Some records:

___

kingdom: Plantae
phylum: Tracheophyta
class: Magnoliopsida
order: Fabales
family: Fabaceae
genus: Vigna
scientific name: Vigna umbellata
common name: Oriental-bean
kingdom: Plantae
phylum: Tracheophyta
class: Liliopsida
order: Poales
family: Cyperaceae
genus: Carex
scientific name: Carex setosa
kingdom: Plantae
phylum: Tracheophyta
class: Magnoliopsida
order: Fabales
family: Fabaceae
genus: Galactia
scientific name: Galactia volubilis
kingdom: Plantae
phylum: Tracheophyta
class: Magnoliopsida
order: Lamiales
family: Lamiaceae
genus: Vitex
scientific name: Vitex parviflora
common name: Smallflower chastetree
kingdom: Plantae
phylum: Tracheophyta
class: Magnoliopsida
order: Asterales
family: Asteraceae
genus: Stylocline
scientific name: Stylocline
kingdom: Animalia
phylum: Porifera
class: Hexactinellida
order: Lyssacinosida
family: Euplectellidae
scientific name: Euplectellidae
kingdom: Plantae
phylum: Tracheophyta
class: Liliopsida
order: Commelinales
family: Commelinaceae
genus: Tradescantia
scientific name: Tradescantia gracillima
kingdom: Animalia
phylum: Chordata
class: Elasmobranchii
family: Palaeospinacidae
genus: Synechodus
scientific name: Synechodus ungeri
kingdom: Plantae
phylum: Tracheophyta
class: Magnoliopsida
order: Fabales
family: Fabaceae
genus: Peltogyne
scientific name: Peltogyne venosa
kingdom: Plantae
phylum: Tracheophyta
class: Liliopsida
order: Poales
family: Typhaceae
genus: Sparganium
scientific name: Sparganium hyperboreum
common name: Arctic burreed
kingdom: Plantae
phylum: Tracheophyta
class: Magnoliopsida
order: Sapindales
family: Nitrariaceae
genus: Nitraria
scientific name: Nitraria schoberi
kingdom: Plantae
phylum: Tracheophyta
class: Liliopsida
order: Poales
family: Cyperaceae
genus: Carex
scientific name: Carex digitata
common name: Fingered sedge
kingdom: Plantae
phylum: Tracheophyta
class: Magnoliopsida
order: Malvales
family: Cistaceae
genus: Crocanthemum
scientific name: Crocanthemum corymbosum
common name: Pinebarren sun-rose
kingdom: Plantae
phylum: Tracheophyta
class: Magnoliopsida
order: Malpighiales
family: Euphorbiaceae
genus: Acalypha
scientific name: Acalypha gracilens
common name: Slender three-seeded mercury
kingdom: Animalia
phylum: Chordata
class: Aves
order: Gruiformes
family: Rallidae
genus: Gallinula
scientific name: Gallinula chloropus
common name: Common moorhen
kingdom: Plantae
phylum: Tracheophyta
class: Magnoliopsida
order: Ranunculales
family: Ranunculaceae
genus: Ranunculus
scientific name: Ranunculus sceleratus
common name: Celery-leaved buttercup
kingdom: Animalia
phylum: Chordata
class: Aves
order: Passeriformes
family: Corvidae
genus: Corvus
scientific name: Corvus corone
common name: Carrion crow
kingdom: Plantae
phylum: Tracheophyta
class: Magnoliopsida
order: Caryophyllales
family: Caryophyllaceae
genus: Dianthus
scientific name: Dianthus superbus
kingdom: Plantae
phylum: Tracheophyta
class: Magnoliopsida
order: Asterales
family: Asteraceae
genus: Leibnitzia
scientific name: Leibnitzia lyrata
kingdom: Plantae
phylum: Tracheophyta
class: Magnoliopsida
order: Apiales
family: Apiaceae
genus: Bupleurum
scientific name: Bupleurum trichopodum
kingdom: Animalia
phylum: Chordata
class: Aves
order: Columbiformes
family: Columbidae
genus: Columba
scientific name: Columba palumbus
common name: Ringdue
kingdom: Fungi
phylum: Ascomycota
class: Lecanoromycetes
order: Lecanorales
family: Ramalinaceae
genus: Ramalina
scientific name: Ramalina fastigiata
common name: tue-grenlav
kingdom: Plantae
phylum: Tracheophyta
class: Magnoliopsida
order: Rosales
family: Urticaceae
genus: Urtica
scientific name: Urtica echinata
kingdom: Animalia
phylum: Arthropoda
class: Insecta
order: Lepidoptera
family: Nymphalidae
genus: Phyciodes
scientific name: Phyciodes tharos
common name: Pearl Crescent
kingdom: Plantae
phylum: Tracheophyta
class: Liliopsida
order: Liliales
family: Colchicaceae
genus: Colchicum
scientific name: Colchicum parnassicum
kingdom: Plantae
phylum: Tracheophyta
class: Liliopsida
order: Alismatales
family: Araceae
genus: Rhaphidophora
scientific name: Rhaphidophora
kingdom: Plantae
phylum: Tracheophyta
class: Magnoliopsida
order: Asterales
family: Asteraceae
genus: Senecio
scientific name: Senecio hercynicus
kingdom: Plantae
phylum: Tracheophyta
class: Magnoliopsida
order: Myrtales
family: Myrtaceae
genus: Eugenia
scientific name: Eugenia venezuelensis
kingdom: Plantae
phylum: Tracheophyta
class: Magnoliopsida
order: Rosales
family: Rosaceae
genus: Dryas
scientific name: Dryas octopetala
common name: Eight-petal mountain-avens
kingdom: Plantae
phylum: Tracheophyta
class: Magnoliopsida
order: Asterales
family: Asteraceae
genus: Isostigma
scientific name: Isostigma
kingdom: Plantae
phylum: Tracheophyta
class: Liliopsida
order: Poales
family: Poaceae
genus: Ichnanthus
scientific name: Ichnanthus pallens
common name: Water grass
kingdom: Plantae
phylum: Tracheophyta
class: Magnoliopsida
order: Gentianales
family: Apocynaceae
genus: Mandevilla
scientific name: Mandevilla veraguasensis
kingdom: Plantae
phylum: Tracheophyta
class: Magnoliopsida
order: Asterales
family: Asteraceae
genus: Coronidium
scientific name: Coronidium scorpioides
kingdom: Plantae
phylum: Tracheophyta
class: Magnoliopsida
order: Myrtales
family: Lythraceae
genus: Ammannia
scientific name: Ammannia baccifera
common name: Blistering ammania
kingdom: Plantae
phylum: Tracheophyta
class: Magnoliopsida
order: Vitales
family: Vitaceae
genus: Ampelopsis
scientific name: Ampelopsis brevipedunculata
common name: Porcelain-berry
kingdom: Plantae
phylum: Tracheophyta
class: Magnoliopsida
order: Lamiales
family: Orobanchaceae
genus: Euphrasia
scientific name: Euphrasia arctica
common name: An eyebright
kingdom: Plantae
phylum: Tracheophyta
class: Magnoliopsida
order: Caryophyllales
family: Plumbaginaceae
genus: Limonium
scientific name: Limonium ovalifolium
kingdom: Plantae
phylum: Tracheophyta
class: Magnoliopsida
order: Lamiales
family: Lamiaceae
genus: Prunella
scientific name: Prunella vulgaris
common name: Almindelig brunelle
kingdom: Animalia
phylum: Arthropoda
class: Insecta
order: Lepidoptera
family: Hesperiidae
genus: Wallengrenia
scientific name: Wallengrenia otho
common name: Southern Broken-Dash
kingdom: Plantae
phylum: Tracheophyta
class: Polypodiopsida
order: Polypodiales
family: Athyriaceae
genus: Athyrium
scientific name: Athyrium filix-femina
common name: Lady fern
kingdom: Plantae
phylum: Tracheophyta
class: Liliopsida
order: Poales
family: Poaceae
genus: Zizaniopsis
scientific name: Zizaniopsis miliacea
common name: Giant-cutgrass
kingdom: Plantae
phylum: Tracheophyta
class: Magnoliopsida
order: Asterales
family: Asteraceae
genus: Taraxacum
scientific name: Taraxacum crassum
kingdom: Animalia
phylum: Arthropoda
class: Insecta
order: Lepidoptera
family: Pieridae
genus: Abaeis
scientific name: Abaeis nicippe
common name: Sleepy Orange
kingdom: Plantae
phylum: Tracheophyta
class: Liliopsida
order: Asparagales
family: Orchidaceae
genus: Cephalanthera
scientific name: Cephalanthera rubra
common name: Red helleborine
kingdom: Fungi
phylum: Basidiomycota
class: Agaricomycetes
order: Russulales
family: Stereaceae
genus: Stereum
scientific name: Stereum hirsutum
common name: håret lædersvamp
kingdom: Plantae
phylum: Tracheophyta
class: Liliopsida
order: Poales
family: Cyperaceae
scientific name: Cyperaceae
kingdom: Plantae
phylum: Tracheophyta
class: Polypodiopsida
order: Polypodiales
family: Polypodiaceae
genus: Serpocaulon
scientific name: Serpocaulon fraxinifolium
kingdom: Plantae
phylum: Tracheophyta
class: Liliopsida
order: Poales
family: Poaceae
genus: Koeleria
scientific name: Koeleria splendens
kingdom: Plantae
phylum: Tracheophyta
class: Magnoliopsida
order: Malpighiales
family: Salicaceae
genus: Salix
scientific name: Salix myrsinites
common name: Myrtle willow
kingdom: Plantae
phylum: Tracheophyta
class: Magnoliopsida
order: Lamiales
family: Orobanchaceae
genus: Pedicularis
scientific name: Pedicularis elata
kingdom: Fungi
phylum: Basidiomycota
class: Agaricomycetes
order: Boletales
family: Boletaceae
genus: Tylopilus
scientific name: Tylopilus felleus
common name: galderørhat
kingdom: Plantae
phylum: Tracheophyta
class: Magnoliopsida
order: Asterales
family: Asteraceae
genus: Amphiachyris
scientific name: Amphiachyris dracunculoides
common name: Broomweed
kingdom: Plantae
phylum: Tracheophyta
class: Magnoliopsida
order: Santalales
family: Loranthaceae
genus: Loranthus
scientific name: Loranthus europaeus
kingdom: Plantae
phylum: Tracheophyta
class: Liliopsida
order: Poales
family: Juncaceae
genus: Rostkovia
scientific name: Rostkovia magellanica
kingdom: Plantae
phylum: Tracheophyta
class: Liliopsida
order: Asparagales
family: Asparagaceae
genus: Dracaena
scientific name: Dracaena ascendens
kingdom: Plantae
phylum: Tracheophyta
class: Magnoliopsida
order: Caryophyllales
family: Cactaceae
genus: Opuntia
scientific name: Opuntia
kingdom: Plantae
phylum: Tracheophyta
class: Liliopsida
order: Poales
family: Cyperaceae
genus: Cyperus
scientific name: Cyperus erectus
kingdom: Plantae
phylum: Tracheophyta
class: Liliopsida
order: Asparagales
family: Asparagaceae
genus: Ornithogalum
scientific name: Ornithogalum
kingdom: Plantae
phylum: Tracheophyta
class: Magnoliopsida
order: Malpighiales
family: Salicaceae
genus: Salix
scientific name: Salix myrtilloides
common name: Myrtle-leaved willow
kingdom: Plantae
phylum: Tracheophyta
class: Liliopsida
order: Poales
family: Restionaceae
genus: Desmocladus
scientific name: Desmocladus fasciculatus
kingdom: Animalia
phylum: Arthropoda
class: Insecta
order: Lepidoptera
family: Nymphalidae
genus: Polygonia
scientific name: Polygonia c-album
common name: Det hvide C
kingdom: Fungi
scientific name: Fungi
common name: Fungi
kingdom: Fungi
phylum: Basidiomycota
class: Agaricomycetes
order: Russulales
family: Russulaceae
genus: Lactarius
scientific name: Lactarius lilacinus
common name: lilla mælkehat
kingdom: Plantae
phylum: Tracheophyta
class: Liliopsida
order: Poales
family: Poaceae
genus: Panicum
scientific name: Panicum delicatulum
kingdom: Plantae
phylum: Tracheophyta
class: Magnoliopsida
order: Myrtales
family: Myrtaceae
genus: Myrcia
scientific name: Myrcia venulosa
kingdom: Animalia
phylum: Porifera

___

_Problem requirements:_ Rewrite the material from its beginning up to and including the line with "scientific name: Sparganium hyperboreum", changing "phylum" to "division" and leaving everything else as it is.

_Task solution:_
kingdom: Plantae
division: Tracheophyta
class: Magnoliopsida
order: Fabales
family: Fabaceae
genus: Vigna
scientific name: Vigna umbellata
common name: Oriental-bean
kingdom: Plantae
division: Tracheophyta
class: Liliopsida
order: Poales
family: Cyperaceae
genus: Carex
scientific name: Carex setosa
kingdom: Plantae
division: Tracheophyta
class: Magnoliopsida
order: Fabales
family: Fabaceae
genus: Galactia
scientific name: Galactia volubilis
kingdom: Plantae
division: Tracheophyta
class: Magnoliopsida
order: Lamiales
family: Lamiaceae
genus: Vitex
scientific name: Vitex parviflora
common name: Smallflower chastetree
kingdom: Plantae
division: Tracheophyta
class: Magnoliopsida
order: Asterales
family: Asteraceae
genus: Stylocline
scientific name: Stylocline
kingdom: Animalia
division: Porifera
class: Hexactinellida
order: Lyssacinosida
family: Euplectellidae
scientific name: Euplectellidae
kingdom: Plantae
division: Tracheophyta
class: Liliopsida
order: Commelinales
family: Commelinaceae
genus: Tradescantia
scientific name: Tradescantia gracillima
kingdom: Animalia
division: Chordata
class: Elasmobranchii
family: Palaeospinacidae
genus: Synechodus
scientific name: Synechodus ungeri
kingdom: Plantae
division: Tracheophyta
class: Magnoliopsida
order: Fabales
family: Fabaceae
genus: Peltogyne
scientific name: Peltogyne venosa
kingdom: Plantae
division: Tracheophyta
class: Liliopsida
order: Poales
family: Typhaceae
genus: Sparganium
scientific name: Sparganium hyperboreum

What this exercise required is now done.